━━━ INFORMATION

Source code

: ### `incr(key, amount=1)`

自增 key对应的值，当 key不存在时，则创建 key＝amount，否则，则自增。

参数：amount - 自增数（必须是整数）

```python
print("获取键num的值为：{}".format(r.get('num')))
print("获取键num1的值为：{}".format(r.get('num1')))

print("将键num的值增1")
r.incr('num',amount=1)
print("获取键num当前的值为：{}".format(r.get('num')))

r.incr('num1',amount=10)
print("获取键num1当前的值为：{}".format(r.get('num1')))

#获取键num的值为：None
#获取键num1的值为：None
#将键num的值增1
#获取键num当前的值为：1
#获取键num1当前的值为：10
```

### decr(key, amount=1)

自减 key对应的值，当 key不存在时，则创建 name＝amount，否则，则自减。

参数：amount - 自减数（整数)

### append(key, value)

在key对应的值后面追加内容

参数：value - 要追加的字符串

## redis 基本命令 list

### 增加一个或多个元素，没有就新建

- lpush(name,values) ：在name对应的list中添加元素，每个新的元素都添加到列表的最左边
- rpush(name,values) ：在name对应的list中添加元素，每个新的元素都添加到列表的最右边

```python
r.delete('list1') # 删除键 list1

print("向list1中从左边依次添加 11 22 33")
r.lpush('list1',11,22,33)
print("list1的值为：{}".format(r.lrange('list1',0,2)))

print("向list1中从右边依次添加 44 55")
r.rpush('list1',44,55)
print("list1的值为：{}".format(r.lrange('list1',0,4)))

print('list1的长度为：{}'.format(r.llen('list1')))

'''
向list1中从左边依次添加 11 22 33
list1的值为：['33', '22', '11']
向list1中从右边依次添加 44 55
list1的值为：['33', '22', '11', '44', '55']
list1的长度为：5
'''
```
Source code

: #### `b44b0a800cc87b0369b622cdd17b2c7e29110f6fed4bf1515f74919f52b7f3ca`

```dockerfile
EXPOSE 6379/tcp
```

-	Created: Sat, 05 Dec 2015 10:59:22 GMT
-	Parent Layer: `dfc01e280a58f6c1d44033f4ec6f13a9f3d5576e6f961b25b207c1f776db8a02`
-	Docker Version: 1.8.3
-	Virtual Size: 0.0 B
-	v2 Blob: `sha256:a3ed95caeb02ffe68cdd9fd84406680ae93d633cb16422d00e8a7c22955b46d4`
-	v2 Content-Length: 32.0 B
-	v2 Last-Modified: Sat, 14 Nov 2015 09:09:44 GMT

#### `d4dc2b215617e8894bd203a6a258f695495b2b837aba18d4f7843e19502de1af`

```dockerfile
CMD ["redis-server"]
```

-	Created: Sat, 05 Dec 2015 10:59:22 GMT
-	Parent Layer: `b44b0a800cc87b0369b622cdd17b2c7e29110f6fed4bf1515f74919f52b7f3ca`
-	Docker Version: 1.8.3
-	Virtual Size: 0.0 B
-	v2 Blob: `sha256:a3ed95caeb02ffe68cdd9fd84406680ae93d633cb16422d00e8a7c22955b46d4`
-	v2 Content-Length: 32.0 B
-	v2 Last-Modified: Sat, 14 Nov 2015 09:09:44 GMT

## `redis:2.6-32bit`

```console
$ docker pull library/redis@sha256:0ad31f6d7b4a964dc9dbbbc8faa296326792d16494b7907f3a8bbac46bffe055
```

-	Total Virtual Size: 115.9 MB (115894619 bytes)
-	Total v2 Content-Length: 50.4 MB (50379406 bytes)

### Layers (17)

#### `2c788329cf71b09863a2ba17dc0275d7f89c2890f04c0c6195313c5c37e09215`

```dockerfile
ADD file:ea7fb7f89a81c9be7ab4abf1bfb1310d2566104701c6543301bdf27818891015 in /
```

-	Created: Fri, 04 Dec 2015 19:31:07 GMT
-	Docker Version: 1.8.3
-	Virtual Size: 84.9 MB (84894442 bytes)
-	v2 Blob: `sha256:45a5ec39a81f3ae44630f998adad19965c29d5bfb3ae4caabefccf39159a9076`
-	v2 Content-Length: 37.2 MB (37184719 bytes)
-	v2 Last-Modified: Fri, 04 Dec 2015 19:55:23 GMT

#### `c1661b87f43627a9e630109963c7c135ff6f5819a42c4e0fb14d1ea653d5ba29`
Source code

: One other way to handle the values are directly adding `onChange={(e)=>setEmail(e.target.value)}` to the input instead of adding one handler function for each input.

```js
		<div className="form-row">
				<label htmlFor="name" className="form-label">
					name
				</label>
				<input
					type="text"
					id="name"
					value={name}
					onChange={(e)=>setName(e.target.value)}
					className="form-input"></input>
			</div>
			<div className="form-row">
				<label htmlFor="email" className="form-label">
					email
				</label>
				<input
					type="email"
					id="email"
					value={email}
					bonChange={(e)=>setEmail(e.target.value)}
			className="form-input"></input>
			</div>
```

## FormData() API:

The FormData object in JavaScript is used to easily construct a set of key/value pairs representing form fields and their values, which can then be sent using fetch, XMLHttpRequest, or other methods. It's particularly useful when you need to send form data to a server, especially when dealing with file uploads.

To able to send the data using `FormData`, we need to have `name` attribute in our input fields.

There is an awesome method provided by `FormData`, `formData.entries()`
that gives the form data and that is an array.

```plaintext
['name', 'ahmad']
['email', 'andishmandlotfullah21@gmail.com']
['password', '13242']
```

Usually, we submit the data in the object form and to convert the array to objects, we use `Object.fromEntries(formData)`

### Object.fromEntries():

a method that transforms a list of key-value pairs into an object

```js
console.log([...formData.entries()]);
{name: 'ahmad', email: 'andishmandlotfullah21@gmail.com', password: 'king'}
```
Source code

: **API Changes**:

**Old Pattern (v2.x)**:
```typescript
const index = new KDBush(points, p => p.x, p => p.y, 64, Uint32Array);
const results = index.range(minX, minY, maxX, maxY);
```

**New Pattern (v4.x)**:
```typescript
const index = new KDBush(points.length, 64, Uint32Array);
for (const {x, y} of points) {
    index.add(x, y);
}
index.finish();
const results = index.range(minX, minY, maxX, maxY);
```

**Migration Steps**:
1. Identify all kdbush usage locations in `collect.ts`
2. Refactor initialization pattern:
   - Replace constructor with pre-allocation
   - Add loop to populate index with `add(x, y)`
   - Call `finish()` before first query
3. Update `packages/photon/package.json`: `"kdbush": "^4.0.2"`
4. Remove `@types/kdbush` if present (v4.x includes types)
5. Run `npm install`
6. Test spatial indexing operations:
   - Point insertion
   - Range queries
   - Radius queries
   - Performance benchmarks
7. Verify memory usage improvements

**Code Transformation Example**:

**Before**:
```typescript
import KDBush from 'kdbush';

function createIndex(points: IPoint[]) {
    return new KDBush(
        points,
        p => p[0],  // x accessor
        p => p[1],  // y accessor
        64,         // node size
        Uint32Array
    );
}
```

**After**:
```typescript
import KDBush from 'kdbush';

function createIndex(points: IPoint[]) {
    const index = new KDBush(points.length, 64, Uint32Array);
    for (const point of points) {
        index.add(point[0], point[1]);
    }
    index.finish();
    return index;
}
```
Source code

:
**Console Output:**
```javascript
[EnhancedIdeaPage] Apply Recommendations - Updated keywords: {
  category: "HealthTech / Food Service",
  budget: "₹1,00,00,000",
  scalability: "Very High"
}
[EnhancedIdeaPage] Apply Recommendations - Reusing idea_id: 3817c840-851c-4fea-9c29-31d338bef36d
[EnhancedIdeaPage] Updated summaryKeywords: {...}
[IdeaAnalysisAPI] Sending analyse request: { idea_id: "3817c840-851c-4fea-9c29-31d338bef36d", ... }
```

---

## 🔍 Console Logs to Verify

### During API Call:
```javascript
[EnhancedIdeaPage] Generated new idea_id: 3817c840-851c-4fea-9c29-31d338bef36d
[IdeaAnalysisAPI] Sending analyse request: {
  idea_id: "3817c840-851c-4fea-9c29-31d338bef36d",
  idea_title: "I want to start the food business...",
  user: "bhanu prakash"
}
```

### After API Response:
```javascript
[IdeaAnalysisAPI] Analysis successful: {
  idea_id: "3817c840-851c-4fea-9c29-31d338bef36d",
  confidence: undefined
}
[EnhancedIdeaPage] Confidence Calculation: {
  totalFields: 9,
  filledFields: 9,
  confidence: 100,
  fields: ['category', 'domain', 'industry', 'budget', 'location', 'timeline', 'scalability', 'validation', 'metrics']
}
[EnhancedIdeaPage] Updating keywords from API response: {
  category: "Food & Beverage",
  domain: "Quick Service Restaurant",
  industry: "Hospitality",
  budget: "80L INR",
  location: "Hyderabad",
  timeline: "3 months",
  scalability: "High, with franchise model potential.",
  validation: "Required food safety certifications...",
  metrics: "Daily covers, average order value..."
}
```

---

━━━━━━

INSTRUCTIONS TO FOLLOW:
Work out, please, how many lines above contain "lrange"; answer only with the number.

ANSWER SPACE:
2